W porównaniu z najbardziej rozwiniętymi rynkami kapitałowymi wypadamy blado – pisze Business Insider Polska. – Bez zdecydowanego oraz szybkiego włączenia się biznesu do działań na rzecz klimatu nie jest możliwe osiągnięcie celów Porozumienia Paryskiego – ostrzegają eksperci.

Fundacja Instrat wzięła pod lupę 140 spółek, notowanych w ramach głównych indeksów GPW. Z analizy wynika, że jedynie 13 z nich postanowiło wyznaczyć sobie cel redukcji emisji CO2. To oznacza, że cele klimatyczne ogłosiło jak dotąd tylko 9 proc. firm z indeksów: WIG20, mWIG40 i sWIG80.
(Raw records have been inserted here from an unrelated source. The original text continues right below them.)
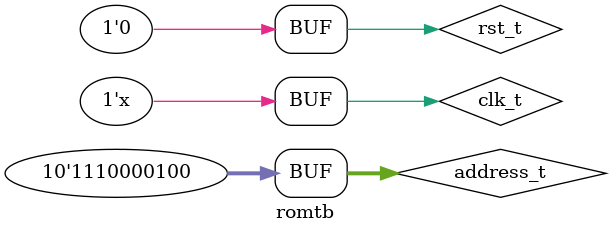
<source format=v>
module romtb;
    reg clk_t, rst_t;
    reg [9:0] address_t;
    wire [7:0] dataout_t;

    rom dut(.clk(clk_t), .rst(rst_t), .address(address_t), .dataout(dataout_t));

    initial begin
        clk_t = 1'b0;
        rst_t = 1'b1;
        #100 rst_t = 1'b0;
        address_t = 10'd700;
        #100 address_t = 10'd800;
        #100 address_t = 10'd900;
    end

    always #10 clk_t = ~clk_t;

endmodule

</source>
Dwie spółki: Santander Bank Polska i Orange Polska są częścią międzynarodowych korporacji i posiadają cele wyznaczone przez ich globalne centrale. Pozostałe firmy ustaliły plany redukcji emisji CO2 we własnym zakresie. Należą do nich m.in. banki: PKO BP, Pekao, BNP Paribas i Bank Ochrony Środowiska, a także PZU, PKN Orlen, PGE oraz Grupa Azoty. Cele redukcji emisji wyznaczyły sobie także CCC, ZE PAK oraz Ciech.

Wkrótce lista ta ma szansę się powiększyć. Z raportu wynika, że trzy spółki: Cyfrowy Polsat, Echo Investment i KGHM planują ogłoszenie celów klimatycznych. Kolejne dwa przedsiębiorstwa: CD Projekt i Dom Development chcą rozpocząć prace nad identyfikacją takich celów, zaś Tauron już to zrobił – pisze Business Insider Polska.

Na tle najbardziej rozwiniętych rynków kapitałowych nie wypadamy korzystnie. Z amerykańskiej listy Forbes 500 już 60 proc. spółek ogłosiło cele klimatyczne, z londyńskiego indeksu FTSE100 plany redukcji emisji ma 51 proc. spółek, zaś w przypadku niemieckiego DAX30 było to aż 86 proc. firm.